Это да, в армию загреметь не хочется никому… Хотя встречались мне индивидуумы, которые, наоборот, по наивности мечтали о кирзачах и АК-47, считая, что армия сделает из них настоящих мужчин. Поверьте мне, служившему, если в тебе есть армейская косточка – ты может и найдёшь то, что искал, но большинство таких мечтателей суровая армейская жизнь сразу же окунает мордой в дерьмо.
Мне в какой-то мере повезло, сразу после присяги отправили в Козельск, в поварскую учебку, потом вернулся в часть уже «дипломированным» кашеваром, и попал хоть и в интернациональный, но спаянный коллектив. Здесь повара-второгодки не позволяли себе издевательств над «черпаками», разве что так, погонять слегка ради проформы, и уж тем более никогда не заставляли вместо себя вставать к плите или варочному котлу. Даже мыли их сами, а готовили мы на несколько сотен бойцов, так что можно представить размеры этих чанов.
Но это в столовой, где был свой мирок, а в обычной части творилось иногда чёрт-те что. Достаточно вспомнить, как в нашем хозвзводе русский (тот был полный отморозок) и киргиз на пару «опустили» малость пришибленного, насквозь набожного парнишку с Западной Украины. Того комиссовали, а этих отправили в дисбат.
Но вообще, конечно, если кто больше других и страдал всегда что в советской, что уже позже в российской армии, так это славяне. Вспоминается растиражированная в интернете история из моего прошлого-будущего, когда веселые горцы, к примеру, заставляли призывников из Выборга танцевать перед ними лезгинку. Но им и этого показалось мало, и потому они удумали еще большую потеху: заставили юных русичей выложить своими телами на плацу части слово KAVKAZ, что и засняли на мобильные телефоны. Потешный снимок с русскими солдатами-«пластунами» горцы тут же отправляли своим девушкам и, наверно, дедушкам – дабы они порадовались боевому духу кавказских воинов и унижению «гяуров». Потом эти же снимки, сохраненные простодушными «детьми гор», стали вещдоками на процессе.

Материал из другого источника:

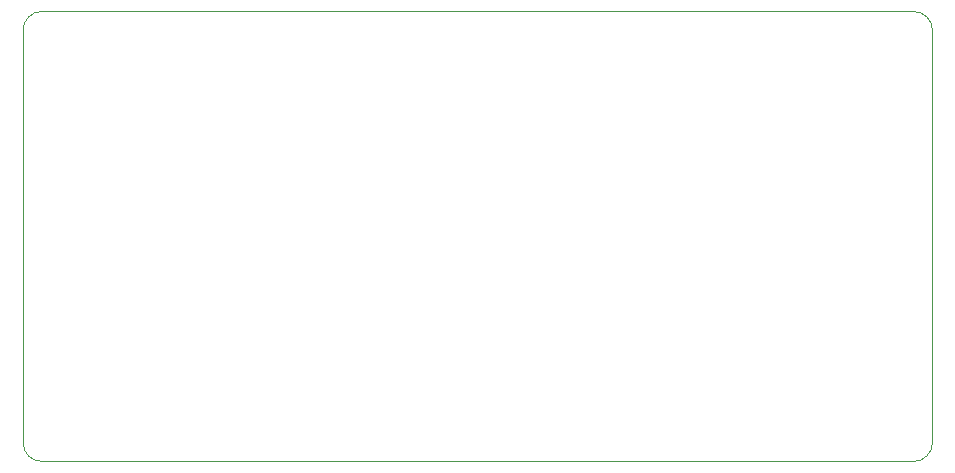
<source format=gm1>
%TF.GenerationSoftware,KiCad,Pcbnew,(5.1.10)-1*%
%TF.CreationDate,2021-09-07T16:31:46+07:00*%
%TF.ProjectId,trialkb,74726961-6c6b-4622-9e6b-696361645f70,rev?*%
%TF.SameCoordinates,Original*%
%TF.FileFunction,Profile,NP*%
%FSLAX46Y46*%
G04 Gerber Fmt 4.6, Leading zero omitted, Abs format (unit mm)*
G04 Created by KiCad (PCBNEW (5.1.10)-1) date 2021-09-07 16:31:46*
%MOMM*%
%LPD*%
G01*
G04 APERTURE LIST*
%TA.AperFunction,Profile*%
%ADD10C,0.050000*%
%TD*%
G04 APERTURE END LIST*
D10*
X24606250Y-82550000D02*
X24606250Y-76993750D01*
X28575000Y-84137500D02*
X26193750Y-84137500D01*
X26193750Y-84137500D02*
G75*
G02*
X24606250Y-82550000I0J1587500D01*
G01*
X65087500Y-84137500D02*
X28575000Y-84137500D01*
X24606250Y-47625000D02*
X24606250Y-76993750D01*
X24606250Y-47625000D02*
G75*
G02*
X26193750Y-46037500I1587500J0D01*
G01*
X65087500Y-46037500D02*
X26193750Y-46037500D01*
X100012500Y-46037500D02*
X65087500Y-46037500D01*
X100012500Y-84137500D02*
X65087500Y-84137500D01*
X101600000Y-47625000D02*
X101600000Y-82550000D01*
X101600000Y-82550000D02*
G75*
G02*
X100012500Y-84137500I-1587500J0D01*
G01*
X100012500Y-46037500D02*
G75*
G02*
X101600000Y-47625000I0J-1587500D01*
G01*
M02*

</source>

Конечно, это не была «дедовщина» в чистом виде. Тут, скорее всего, особая разновидность – «национальное землячество». Особенность его в том, что землячество (чаще всего кавказское) не только дополняет, но и порой противостоит «обычной дедовщине». То есть боец, попав в «правильное» землячество, может вообще ни дня не быть ни «духом», ни «черпаком»: для солдат или матросов своего же «призыва» он как бы сразу становится «дедом».
Но что меня тогда поразило, так это две цифры: 7 и 26. То есть кавказцев было семеро, а славян – 26. Сам собой всплывает вопрос: что у нас за армия? Нет, я даже не об обычном нашем армейском бардаке, не о «дедовщине» и «неуставщине», не о пьющих офицерах и вороватых генералах. Я о так называемом «боевом духе». Каков он у подразделения, которым «рулят», над которым всячески издеваются отмороженные на всю голову кавказцы? И главный вопрос: почему русские не сопротивляются? Их же почти в четыре раза больше! Что помешало молодым выборгцам, думаю, крепким в общем-то парням, разобраться с обидчиками без военной прокуратуры? Тогда подумалось, а ведь и я мог оказаться среди них, лежать пузом на плацу. Лежать, повинуясь командам придурков с труднопроизносимыми фамилиями, горестно при этом прикидывая, что ночью еще, эх, придется еще и лезгинку танцевать, вместо того чтоб спать… Тот Я мог бы лежать, но не этот Я, нынешний.
— Ты о чём задумался? — ткнул меня в бок Вася.
— А? Да так… Слушай, может, пойдём?
— Ага, пойдёмте, а то стало, кажется холодать, — зябко передёрнула плечами Люба, хотя, на мой взгляд, было ещё совсем не свежо.